_Brief_
Set down every entry again word for word, please, but skip the pictures.

_Data listing_
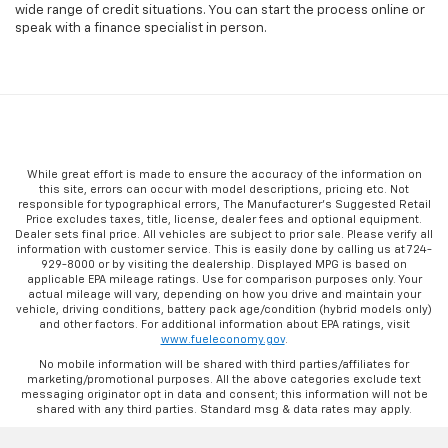
wide range of credit situations. You can start the process online or
speak with a finance specialist in person.
While great effort is made to ensure the accuracy of the information on
this site, errors can occur with model descriptions, pricing etc. Not
responsible for typographical errors, The Manufacturer’s Suggested Retail
Price excludes taxes, title, license, dealer fees and optional equipment.
Dealer sets final price. All vehicles are subject to prior sale. Please verify all
information with customer service. This is easily done by calling us at 724-
929-8000 or by visiting the dealership. Displayed MPG is based on
applicable EPA mileage ratings. Use for comparison purposes only. Your
actual mileage will vary, depending on how you drive and maintain your
vehicle, driving conditions, battery pack age/condition (hybrid models only)
and other factors. For additional information about EPA ratings, visit
www.fueleconomy.gov
.
No mobile information will be shared with third parties/affiliates for
marketing/promotional purposes. All the above categories exclude text
messaging originator opt in data and consent; this information will not be
shared with any third parties. Standard msg & data rates may apply.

_Expected answer_
wide range of credit situations. You can start the process online or
speak with a finance specialist in person.
While great effort is made to ensure the accuracy of the information on
this site, errors can occur with model descriptions, pricing etc. Not
responsible for typographical errors, The Manufacturer’s Suggested Retail
Price excludes taxes, title, license, dealer fees and optional equipment.
Dealer sets final price. All vehicles are subject to prior sale. Please verify all
information with customer service. This is easily done by calling us at 724-
929-8000 or by visiting the dealership. Displayed MPG is based on
applicable EPA mileage ratings. Use for comparison purposes only. Your
actual mileage will vary, depending on how you drive and maintain your
vehicle, driving conditions, battery pack age/condition (hybrid models only)
and other factors. For additional information about EPA ratings, visit
www.fueleconomy.gov
.
No mobile information will be shared with third parties/affiliates for
marketing/promotional purposes. All the above categories exclude text
messaging originator opt in data and consent; this information will not be
shared with any third parties. Standard msg & data rates may apply.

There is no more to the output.